BEGIN Reading passage

I could review something romantic like the English Patient or the Magnetic Fields' 69 Love Songs, but thats not what I'm feeling right now. Or maybe what is most romantic to me is modem noises and bursts of static. That's right, its Oval. Marcus Popp is a German producer who has remixed a ton of songs, collaborated with many other electronic artists, and put out several albums of his own. But this isn't some synth-driven mood maker like Freescha. This is pure insanity. Now, I'm not exactly into all that noise-tronica or glitch you hear about, like later Autechre or radio-unfriendly Black Dice. But they do have their merits, and while Oval too is abrasive, sterile, and often sounds like a modem's hardware handshake, there are moments, and occasionally entire songs that make it all worthwhile.
Because I am not overly familiar with Oval's discography, though I have much of it, I can only recommend the artist himself. He has several albums, but the ones I have heard are Ovalcommers, Ovalprocess and Dok (as well as the side project So), and though there are some differences, they are much the same sound and I suppose one is as good a place to start as any. For what it's worth, Dok is more atmospheric and warm, Ovalcommers is louder and more chaotic, and Ovalprocess is the most "instrumentated" of the three, or so I think. So was a collaboration with a singer that is also quite good and is like Ovalprocess plus voice. This seriously is not music for the faint of heart. I don't usually say that kind of thing because I don't need to be telling people what they like, but Oval may be among the strangest and most abrasive music in my entire collection. However, it is also one of the most distinctive and interesting. Once you get past the fact that it sounds like you're inside a monster computer exploding in slow motion, there are some extremely beautiful and stark moments to be experienced: the ringing iridescence of "Reversioning" on Dok, the repetitive, snapping growl of Ovalcommers' opening track, the hidden beat and perverted harmony of Ovalprocess' track 8 or its opener's electronic swallow.
To be honest, this music has an extremely limited appeal and I'm okay with that. This isn't going on a dance party CD, or a driving CD, a mix CD, your iPod, or even into regular rotation. Lord knows I don't listen to it all the time. But every time I come back to it I am amazed at Oval's totally unique sound and the depth Popp can draw from such abrasive, frozen noise.

END Reading passage

#### Check your understanding:
a: List every Oval release that the writer of the Oval review says they have heard.
b: In the Oval review, which album is described as more atmospheric and warm?

BEGIN Information

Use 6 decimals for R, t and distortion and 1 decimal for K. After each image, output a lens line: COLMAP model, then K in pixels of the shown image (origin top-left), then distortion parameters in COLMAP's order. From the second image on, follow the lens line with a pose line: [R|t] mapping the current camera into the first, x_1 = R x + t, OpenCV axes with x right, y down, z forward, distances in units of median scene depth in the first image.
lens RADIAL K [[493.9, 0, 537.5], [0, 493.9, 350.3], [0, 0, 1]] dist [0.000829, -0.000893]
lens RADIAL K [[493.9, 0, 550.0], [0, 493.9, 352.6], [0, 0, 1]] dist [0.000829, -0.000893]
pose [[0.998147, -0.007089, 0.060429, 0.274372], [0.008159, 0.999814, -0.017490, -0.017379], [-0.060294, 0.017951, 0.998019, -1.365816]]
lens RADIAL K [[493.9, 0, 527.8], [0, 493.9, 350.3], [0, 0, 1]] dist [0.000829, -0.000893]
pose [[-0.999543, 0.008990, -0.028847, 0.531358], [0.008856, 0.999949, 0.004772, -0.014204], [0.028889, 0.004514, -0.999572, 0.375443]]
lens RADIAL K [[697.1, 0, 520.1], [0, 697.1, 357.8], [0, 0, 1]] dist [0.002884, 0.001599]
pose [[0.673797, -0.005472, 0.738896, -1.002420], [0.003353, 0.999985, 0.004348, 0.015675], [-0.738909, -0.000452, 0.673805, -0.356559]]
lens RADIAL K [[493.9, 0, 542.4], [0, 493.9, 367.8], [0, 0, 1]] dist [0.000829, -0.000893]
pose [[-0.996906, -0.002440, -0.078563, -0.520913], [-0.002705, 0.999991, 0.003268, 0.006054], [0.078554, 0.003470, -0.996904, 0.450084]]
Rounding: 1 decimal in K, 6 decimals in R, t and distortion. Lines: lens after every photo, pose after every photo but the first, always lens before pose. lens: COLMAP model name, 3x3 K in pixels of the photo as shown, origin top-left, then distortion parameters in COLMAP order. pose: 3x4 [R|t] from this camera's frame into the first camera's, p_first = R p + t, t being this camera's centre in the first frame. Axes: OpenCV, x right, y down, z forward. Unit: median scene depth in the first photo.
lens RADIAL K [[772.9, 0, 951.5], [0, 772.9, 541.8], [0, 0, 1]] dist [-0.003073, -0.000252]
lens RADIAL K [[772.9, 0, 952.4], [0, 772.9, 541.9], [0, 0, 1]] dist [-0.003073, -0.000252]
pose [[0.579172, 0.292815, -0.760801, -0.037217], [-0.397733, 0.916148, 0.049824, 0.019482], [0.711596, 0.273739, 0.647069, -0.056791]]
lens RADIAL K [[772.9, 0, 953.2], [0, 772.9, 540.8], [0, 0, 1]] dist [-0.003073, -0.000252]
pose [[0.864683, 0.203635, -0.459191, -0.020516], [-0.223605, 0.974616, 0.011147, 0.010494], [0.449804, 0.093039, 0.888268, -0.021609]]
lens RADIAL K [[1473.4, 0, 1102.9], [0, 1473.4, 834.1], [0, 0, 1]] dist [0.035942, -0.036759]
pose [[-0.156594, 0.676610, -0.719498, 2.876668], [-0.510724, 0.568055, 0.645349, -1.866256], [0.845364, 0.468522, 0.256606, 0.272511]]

END Information

#### Expected results:
a: Ovalcommers, Ovalprocess, Dok, and the side project So

b: Dok